Structure, run, and analyze A/B tests on social content to determine what actually drives better performance. Social media optimization without experimentation is superstition. This skill turns "I think this works" into "this works, and here's the data."

## Purpose

Every content decision is a guess until you test it.

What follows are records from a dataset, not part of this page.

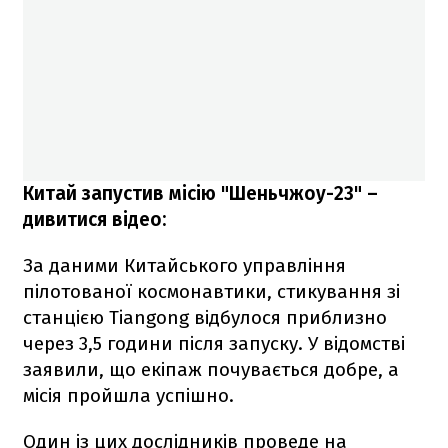
Китай запустив місію "Шеньчжоу-23" –
дивитися відео:
За даними Китайського управління
пілотованої космонавтики, стикування зі
станцією Tiangong відбулося приблизно
через 3,5 години після запуску. У відомстві
заявили, що екіпаж почувається добре, а
місія пройшла успішно.
Один із цих дослідників проведе на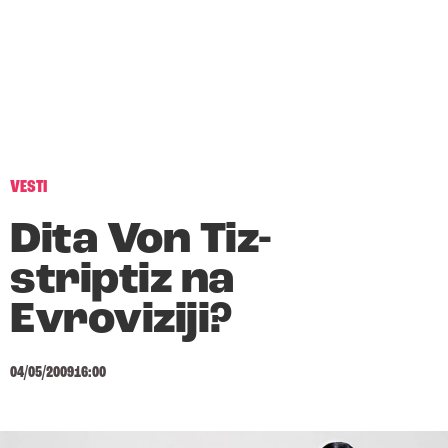
VESTI
Dita Von Tiz-
striptiz na
Evroviziji?
04/05/2009
16:00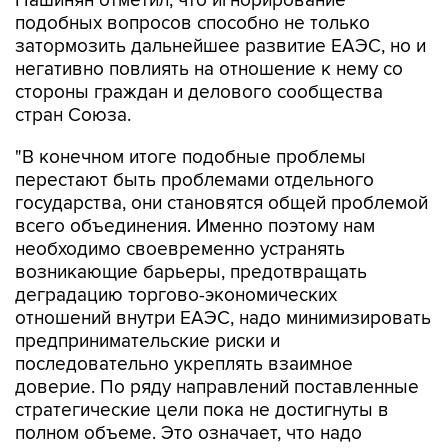
Пашинян отметил, что игнорирование
подобных вопросов способно не только
затормозить дальнейшее развитие ЕАЭС, но и
негативно повлиять на отношение к нему со
стороны граждан и делового сообщества
стран Союза.
"В конечном итоге подобные проблемы
перестают быть проблемами отдельного
государства, они становятся общей проблемой
всего объединения. Именно поэтому нам
необходимо своевременно устранять
возникающие барьеры, предотвращать
деградацию торгово-экономических
отношений внутри ЕАЭС, надо минимизировать
предпринимательские риски и
последовательно укреплять взаимное
доверие. По ряду направлений поставленные
стратегические цели пока не достигнуты в
полном объеме. Это означает, что надо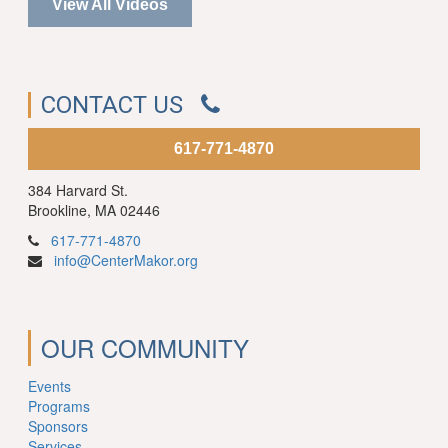
View All Videos
CONTACT US
617-771-4870
384 Harvard St.
Brookline, MA 02446
617-771-4870
info@CenterMakor.org
OUR COMMUNITY
Events
Programs
Sponsors
Services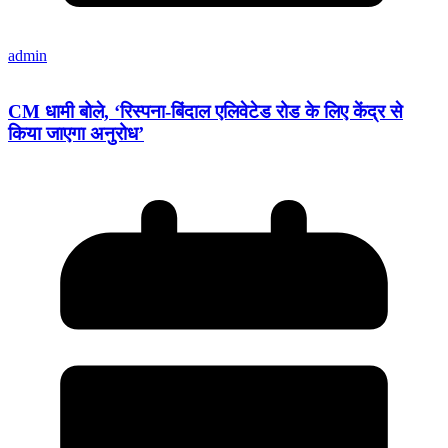
admin
CM धामी बोले, ‘रिस्पना-बिंदाल एलिवेटेड रोड के लिए केंद्र से
किया जाएगा अनुरोध’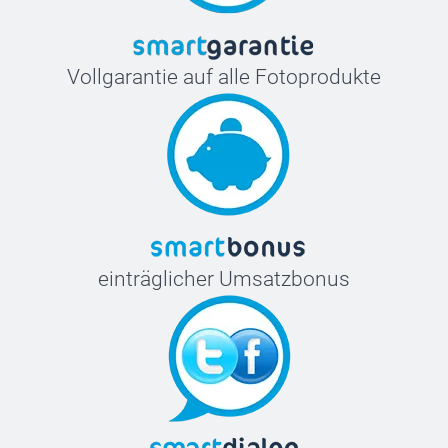
Vollgarantie auf alle Fotoprodukte
einträglicher Umsatzbonus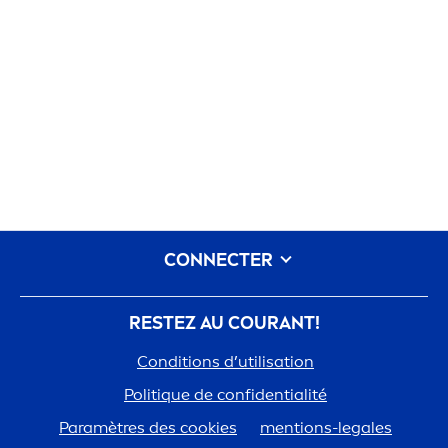
CONNECTER
RESTEZ AU COURANT!
Conditions d’utilisation
Polit
iq
ue de confidentialité
Paramètres des cookies
men
tions-legales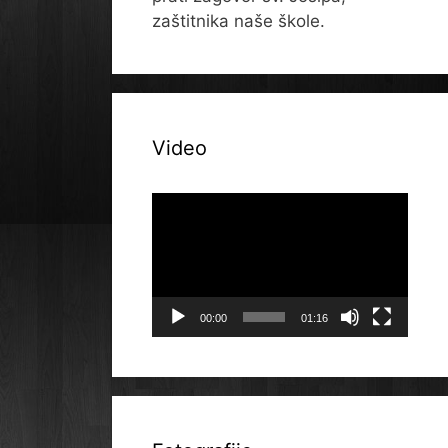
zaštitnika naše škole.
Video
Reproduktor
videozapisa
00:00
01:16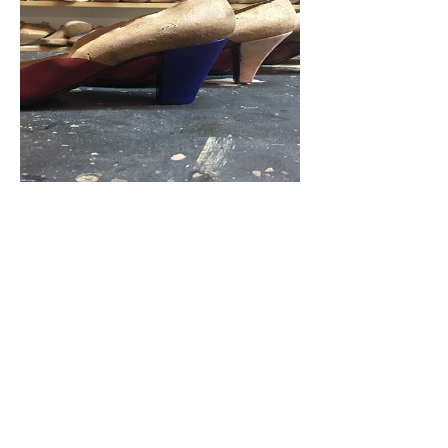
MODUL'AMA / 3
Voir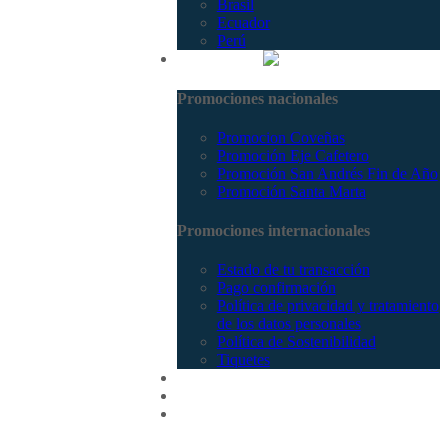
Brasil
Ecuador
Perú
Promociones
Promociones nacionales
Promocion Coveñas
Promoción Eje Cafetero
Promoción San Andrés Fin de Año
Promoción Santa Marta
Promociones internacionales
Estado de tu transacción
Pago confirmación
Política de privacidad y tratamiento
de los datos personales
Política de Sostenibilidad
Tiquetes
Cotizar
Vuelos
Contactenos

Hook variation A vs B, thread format vs short post, morning posting vs afternoon — this skill takes the guesswork out by running controlled experiments and declaring clear winners.

## When to Use

- Testing hook variations for the same content
- Testing posting times
- Testing formats (thread vs short post vs carousel)
- Testing CTAs
- After 2+ weeks with controlled variations

## Inputs Required

- Test hypothesis: "We believe [change] will improve [metric] by [X]%"
- Control condition description
- Variant condition description
- Result data (from `metrics-track`)

## Quick Reference

| Test Type | Control | Variant | Min Sample | Duration |
|-----------|---------|---------|-----------|---------|
| Hook A/B | Current hook style | New hook, same body | 2 per condition, same day of week, different weeks | 2 weeks |
| Time A/B | Current best time | Alternative time | 2 per condition | 2 weeks |
| Format A/B | Current format | Different format, same message | 2 per condition | 2 weeks |
| CTA A/B | Current CTA | Different CTA, same post | 2 per condition | 2 weeks |

## Procedure

1. **Define hypothesis clearly:**
   - "We believe [change] will improve [specific metric] by [X]%"
   - Example: "We believe leading with a statistic instead of a question will improve ER by 15%"
   - Bad hypothesis: "See what works better" (too vague)

2. **Design the test:**
   - Independent variable: what you're changing
   - Dependent variable: what you're measuring
   - Control: current version
   - Variant: new version
   - Controlled factors: same platform, day of week, topic weight

3. **Run minimum duration:**
   - Single-week tests unreliable (algorithm luck)
   - Min: 2 variations per condition over 2 weeks (4 data points per condition)
   - Never run two A/B tests simultaneously on the same platform (variable contamination)

4. **Analyze results:**
   - Average performance for control vs variant
   - Calculate % difference
   - Assess significance: >20% difference = significant; 10-20% = directional; <10% = inconclusive

5. **Declare winner:**
   - Clear winner: variant outperformed control by >20%
   - Directional: 10-20% — worth re-testing
   - Tie/conclusive: <10% — keep control
   - Loser: revert, document why

6. **Document learning:** What was tested, result, what to change, what to test next.

## Output Format

```markdown
# A/B Test: [Test Name]

## Design
**Hypothesis:** [Specific prediction]
**Variable:** [What changed]
**Metric:** [What was measured]
**Control:** [Condition]
**Variant:** [Condition]
**Platform:** [X / LinkedIn / IG / TikTok]
**Duration:** [Start to end]
**Sample:** [N posts per condition]

## Results
| Condition | Avg [Metric] | vs Control |
|-----------|-------------|------------|
| Control | [N] | — |
| Variant | [N] | [+/-N]% |

**Winner:** [Control / Variant / Inconclusive]

## Analysis
**What happened:** [Plain-English summary]
**Why:** [Theory]
**Confidence:** [High / Medium / Low]

## Decision & Next Steps
**Action:** [Adopt / Keep / Re-test]
**Implementation:** [What changes to make]
**Next test:** [What to test next]
```

## Done Criteria

The skill is complete when:
1. Hypothesis is specific and measurable
2. Test was designed with proper controls
3. Minimum sample size was met (4+ data points per condition)
4. Winner is declared with confidence assessment
5. Learning is documented for the always-on learnings doc

## Pitfalls

- Declaring winner from 1 data point per condition (anecdote, not test)
- Changing multiple variables at once (can't attribute result)
- Testing during abnormal weeks (holiday, launch, crisis)
- Cherry-picking data (confirmation bias)

## Verification

Would you bet $1,000 of the founder's money on this result being reproducible? If not, don't change strategy based on it yet.